Emily Georges, Emily C.B. Brown, and Rachel Silliman Cohen of the Seattle Children’s Hospital published a recent article in Pediatrics, the journal of the American Academy of Pediatrics (AAP), arguing that laws safeguarding minors from life-altering hormone treatments and disfiguring surgery “amounts to state-sanctioned medical neglect and emotional abuse.”
The December article urged a “reframing” of the “discussion” surrounding such laws.
Further underscoring their agenda, one of the article’s subjects is listed as Child Abuse and Neglect. Additionally, the search keywords for topics are child abuse, emotional abuse, gender, neglect, reframing, and gender identity.
The writers preface the article by saying they want to “refute the idea that gender-affirming care (GAC) [sic] is child maltreatment” and also “demonstrate how withholding GAC is harmful to children and amounts to state-sanctioned medical neglect and emotional abuse.”
Referencing what the article calls “a dangerous trend of transphobia and prejudice toward transgender and gender diverse (TGD) children,” i.e. laws that reaffirm biological reality, protect girls’ sports and spaces, and prohibit mutilating surgeries for minors, the writers argued that the laws “punish caregivers and physicians when they choose to support children.”
“They deny children access to routine health care that has been shown to decrease dramatically high rates of suicide and depression for TGD youth,” the authors said.
Transgender identification itself — which prominent leaders in the transgender medical field have acknowledged can be tied to “social contagion” — is indeed associated with astronomically high rates of suicide and suicidal ideation. Research published in March 2022 found that 82% of people who identify as transgender “have considered killing themselves and 40% have attempted suicide, with suicidality highest among transgender youth.”
In a response published to the article, assistant professor at Baylor College of Medicine’s Department of Psychiatry
Kathleen McDeavitt slammed the premise.
McDeavitt wrote, “The authors state that GAC ‘does not cause harm’ and ‘decreases many negative health outcomes, including rates of depression.’”
“No relevant citations are provided for this claim. Although youth GAC has the support of the professional medical community in the United States,that does not mean there is no risk of harm.”

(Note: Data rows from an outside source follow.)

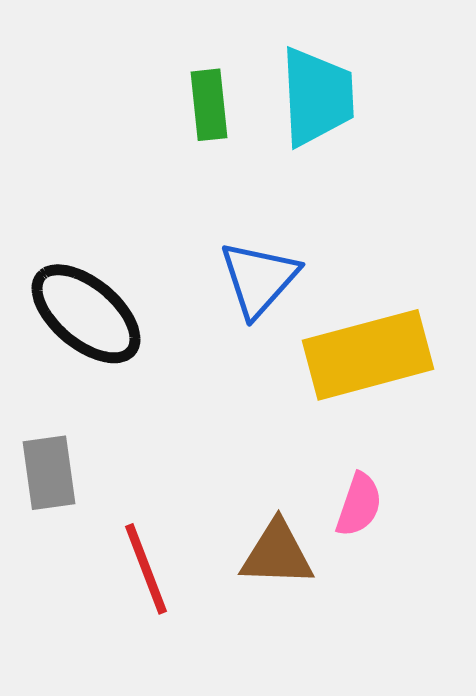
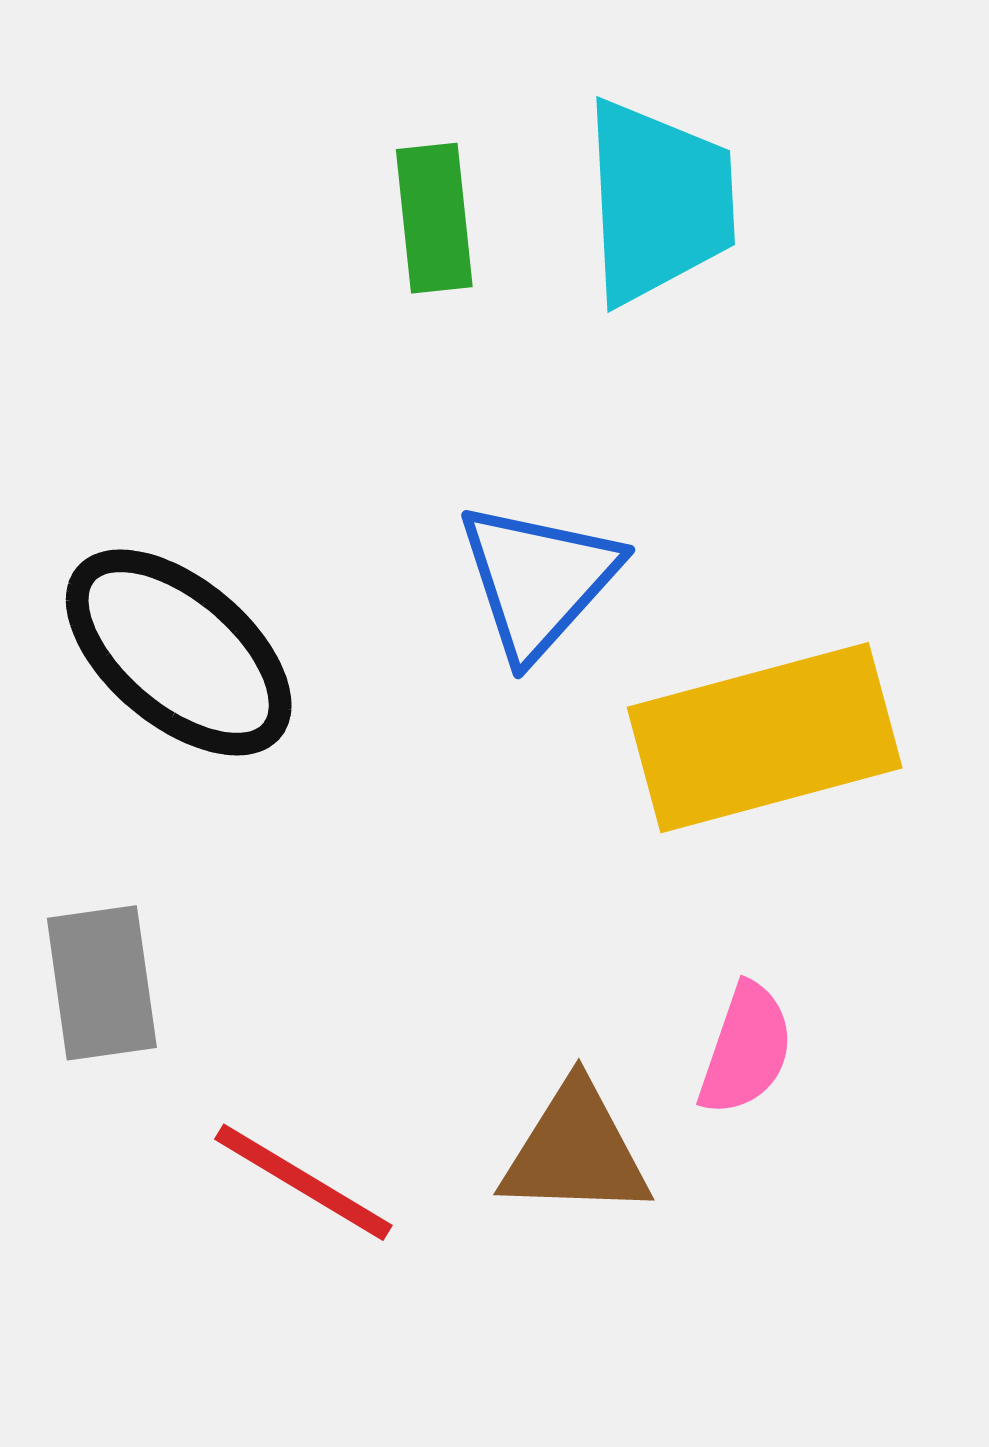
red line: (146, 569) -> (303, 1182), turned -38

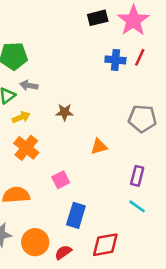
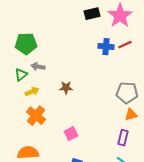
red line: (140, 57) -> (125, 45), turned 40
orange triangle: (99, 147) -> (131, 115), moved
pink square: (61, 180) -> (71, 134), moved

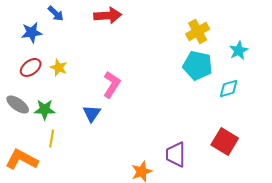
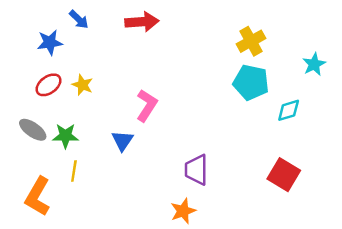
cyan star: (239, 50) -> (314, 64), moved
purple trapezoid: (176, 154) -> (196, 170), moved
orange L-shape: (22, 159) -> (38, 196), turned -88

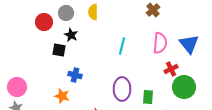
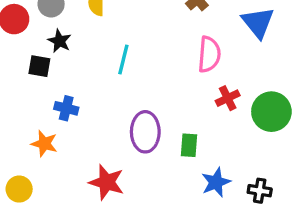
blue triangle: (189, 44) -> (258, 22), moved
cyan line: (122, 46) -> (123, 59), moved
green circle: (184, 87) -> (271, 112), moved

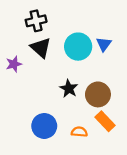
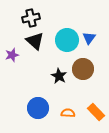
brown circle: (98, 94) -> (83, 69), moved
orange rectangle: (105, 121) -> (96, 112), moved

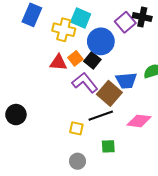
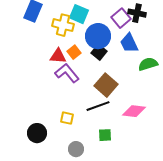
black square: (92, 60) -> (99, 52), moved
blue trapezoid: (126, 81) -> (129, 43), moved, turned 70
purple L-shape: (85, 83) -> (67, 73), moved
black circle: (16, 115) -> (37, 133), moved
yellow square: (76, 128) -> (67, 118), moved

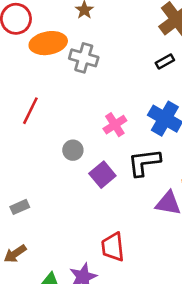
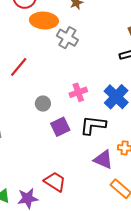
red trapezoid: (113, 247) -> (55, 182), turned 115

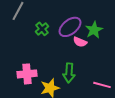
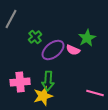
purple ellipse: (70, 27) -> (53, 50), moved
green arrow: (69, 73) -> (48, 81), moved

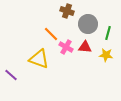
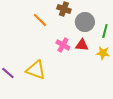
orange line: (51, 34) -> (40, 20), moved
yellow triangle: (39, 59) -> (36, 70), moved

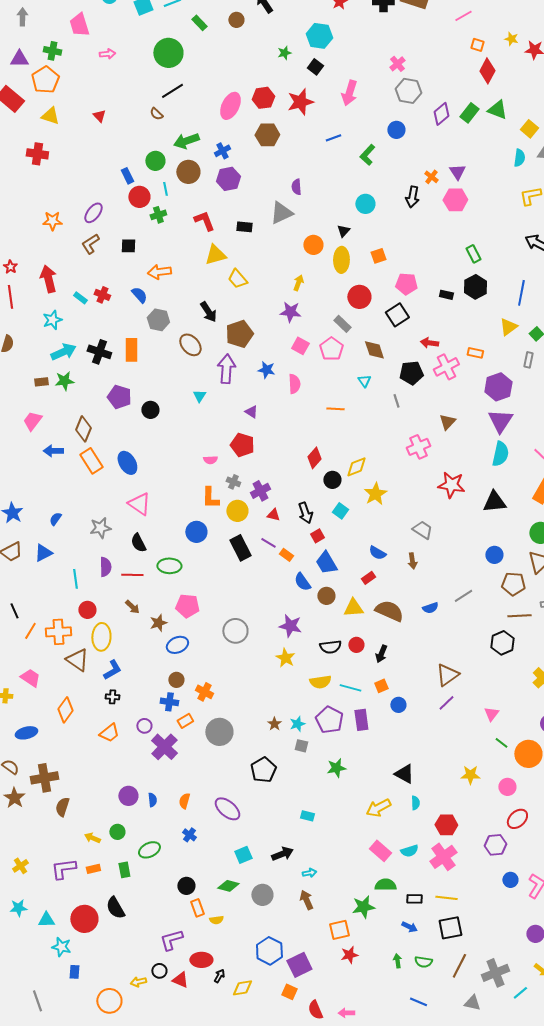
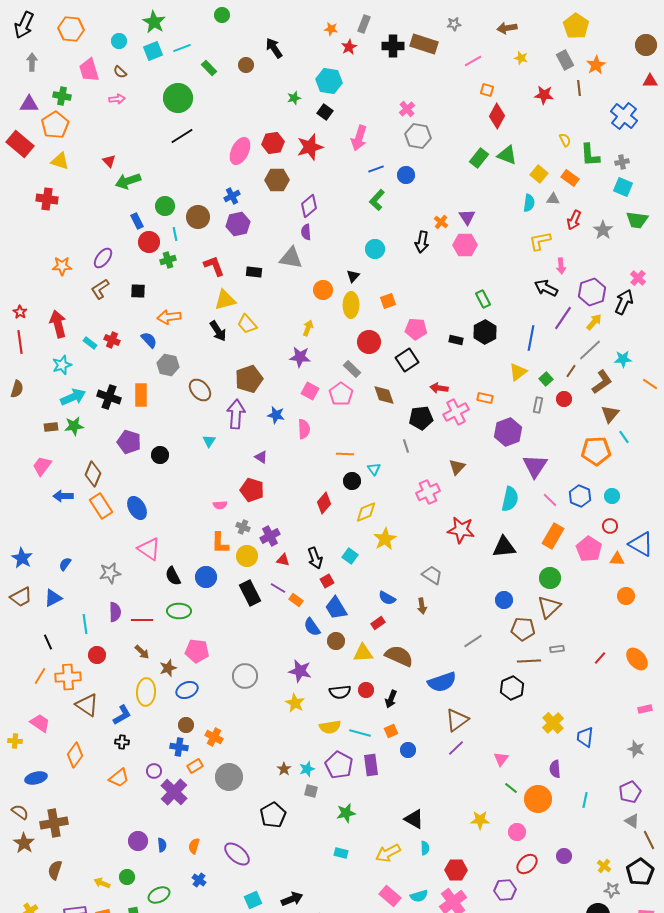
yellow star: (511, 39) -> (521, 58), moved
brown semicircle: (156, 114) -> (120, 72), moved
purple diamond: (441, 114) -> (309, 206), moved
blue line: (333, 138) -> (376, 169), moved
green arrow: (186, 141) -> (128, 181), moved
gray triangle: (281, 213) -> (291, 258), turned 35
black arrow: (208, 312) -> (218, 331), moved
cyan triangle: (364, 381) -> (374, 469), moved
purple triangle: (500, 421) -> (535, 466), moved
black circle: (332, 480) -> (352, 481), moved
black semicircle: (138, 543) -> (173, 576), moved
blue semicircle: (430, 608) -> (442, 682), moved, size x1.8
black line: (14, 611) -> (48, 642), moved
yellow ellipse: (101, 637) -> (146, 692), moved
brown semicircle: (62, 807) -> (55, 870), moved
cyan rectangle: (307, 816) -> (341, 853), moved

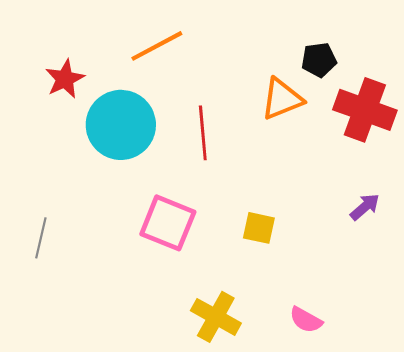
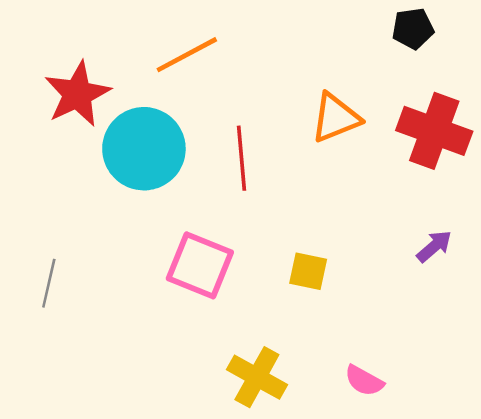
black pentagon: (319, 60) -> (413, 29), moved
red star: (65, 79) -> (77, 94), size x1.4

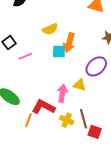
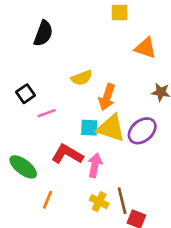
cyan square: (59, 51) -> (89, 128), moved
yellow triangle: (80, 85) -> (111, 128), moved, size x1.6
red L-shape: (43, 107) -> (67, 154), moved

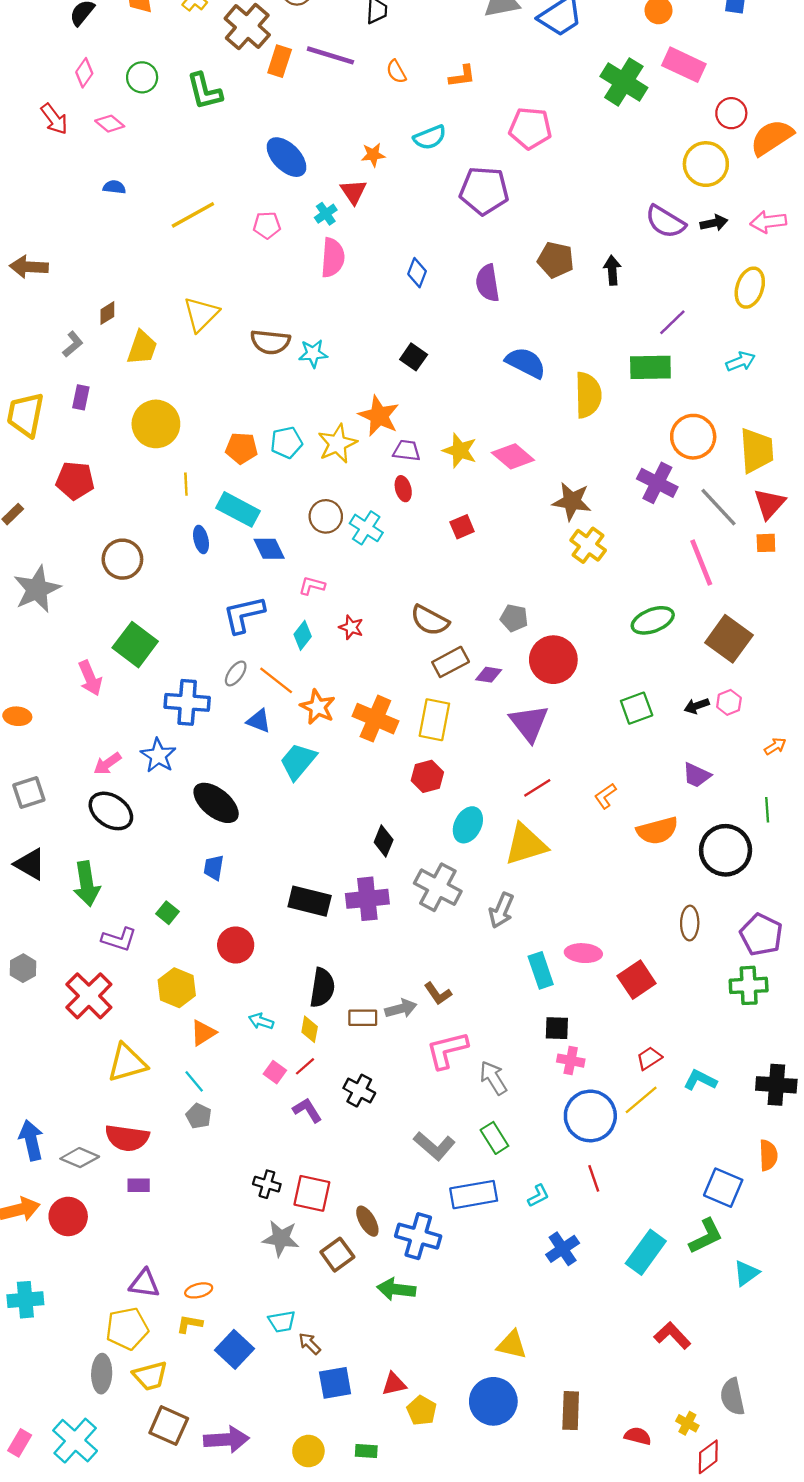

“Infertility, lack of development of genital tissue, problems with sexual functioning, psychosocial/cognitive delay, decrease in bone mineral density accrual, and the known side effect profiles of estrogen and testosterone (e.g., thrombotic events, cardiovascular disease, etc.) are all potential risks associated with the hormonal agents used in youth GAC.”
She adds, “Later in the paper, the authors reiterate that ‘GAC…entirely mitigates the increased risk of depression and suicidal ideation.’”
In 2022, comments leaked from the AAP by a whistleblower showed the academy’s efforts to silence their inquiries by those concerned with the long-term ramifications of “gender-affirming” care.
The group a motion from five physicians that called for a “rigorous systematic review” to reconsider the policy on treating children with gender dysmorphia and also blocked the ability for members to comment on the resolution.
The Daily Mail reported that one physician complained members could “no longer trust the AAP” due to the resolution being “removed” and stated that “debate on the matter was silenced egregiously.”
Another physician remarked, “There is NO open dialogue on these medical treatments by the AAP. “Input from the membership MUST occur.”